What volume of 0.123 M K3PO4 is required to react with 60 mL of 0.862 M MgCl2 according to the equation
2K3PO4+3MgCl2--> Mg3(PO4)2+6KCl
Answer in units of mL.
The correct answer to this question is 6.69 mL
First you have to convert grams to moles
Then add up the numbers
Finally get to the covalent formula and divide by the atomic number of mercury
And final answer 6.69 mL
It is 6.69 mL
Thanks 6ix9ine, it is actually the correct answer
840.9756098
To determine the volume of 0.123 M K3PO4 required to react with 60 mL of 0.862 M MgCl2, we first need to find the mole ratio between K3PO4 and MgCl2 based on the balanced equation.
From the equation: 2K3PO4 + 3MgCl2 → Mg3(PO4)2 + 6KCl
We can see that the ratio of K3PO4 to MgCl2 is 2:3. This means that for every 2 moles of K3PO4, we need 3 moles of MgCl2.
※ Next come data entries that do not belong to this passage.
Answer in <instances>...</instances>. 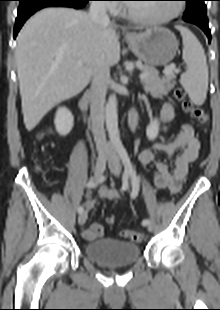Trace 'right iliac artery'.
Here are the masks:
<instances>
[{
	"instance_id": "82829eb1",
	"label": "right iliac artery",
	"mask_w": 220,
	"mask_h": 310,
	"mask_svg": "<svg viewBox=\"0 0 220 310\" xmlns=\"http://www.w3.org/2000/svg\"><path fill=\"white\" fill-rule=\"evenodd\" d=\"M95 186H96V183L92 179L88 181V183H87L88 188H94ZM83 210L84 209L82 206L78 207V213L81 214L83 212Z\"/></svg>"
}]
</instances>
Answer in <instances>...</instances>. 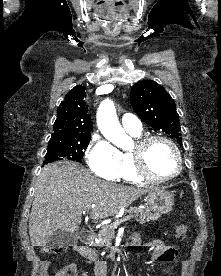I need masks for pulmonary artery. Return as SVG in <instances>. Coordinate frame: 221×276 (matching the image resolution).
Listing matches in <instances>:
<instances>
[{"label":"pulmonary artery","instance_id":"obj_1","mask_svg":"<svg viewBox=\"0 0 221 276\" xmlns=\"http://www.w3.org/2000/svg\"><path fill=\"white\" fill-rule=\"evenodd\" d=\"M122 125L124 129L129 133H141L142 123L133 114L126 113L122 116Z\"/></svg>","mask_w":221,"mask_h":276}]
</instances>
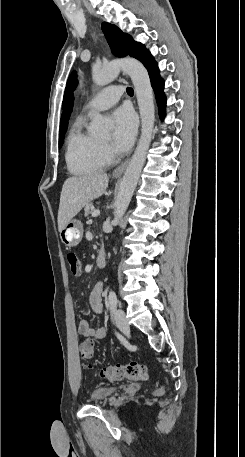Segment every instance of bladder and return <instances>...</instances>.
<instances>
[{
  "instance_id": "obj_1",
  "label": "bladder",
  "mask_w": 245,
  "mask_h": 457,
  "mask_svg": "<svg viewBox=\"0 0 245 457\" xmlns=\"http://www.w3.org/2000/svg\"><path fill=\"white\" fill-rule=\"evenodd\" d=\"M114 391L115 388H97L92 395V399L95 403L103 402L108 399Z\"/></svg>"
}]
</instances>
Now, let's calculate the number of moles of MgCl2 we have:
Molarity (M) = moles (n) / volume (V)
0.862 M = n / 0.060 L
Rearranging the equation:
n (moles of MgCl2) = 0.862 M × 0.060 L = 0.05172 moles
Since the ratio of K3PO4 to MgCl2 is 2:3, we can determine the number of moles of K3PO4 using the ratio:
n (moles of K3PO4) = (2/3) × n (moles of MgCl2)
n (moles of K3PO4) = (2/3) × 0.05172 moles = 0.03448 moles
Now, let's calculate the volume of 0.123 M K3PO4 needed using the molarity equation:
Molarity (M) = moles (n) / volume (V)
0.123 M = 0.03448 moles / V
Rearranging the equation:
V (volume of K3PO4) = 0.03448 moles / 0.123 M = 0.2803 L
Since the volume is given in milliliters (mL):
V (volume of K3PO4) = 0.2803 L × 1000 mL/L = 280.3 mL
Therefore, the volume of 0.123 M K3PO4 required to react with 60 mL of 0.862 M MgCl2 is 280.3 mL.
what is the answer
1. Convert MgCl2 to moles. moles = M x L.
2. Using the coefficients in the balanced equation, convert moles MgCl2 to moles K3PO4.
3. Remembering M = moles/L, you have moles and you have M, calculate L and convert to mL.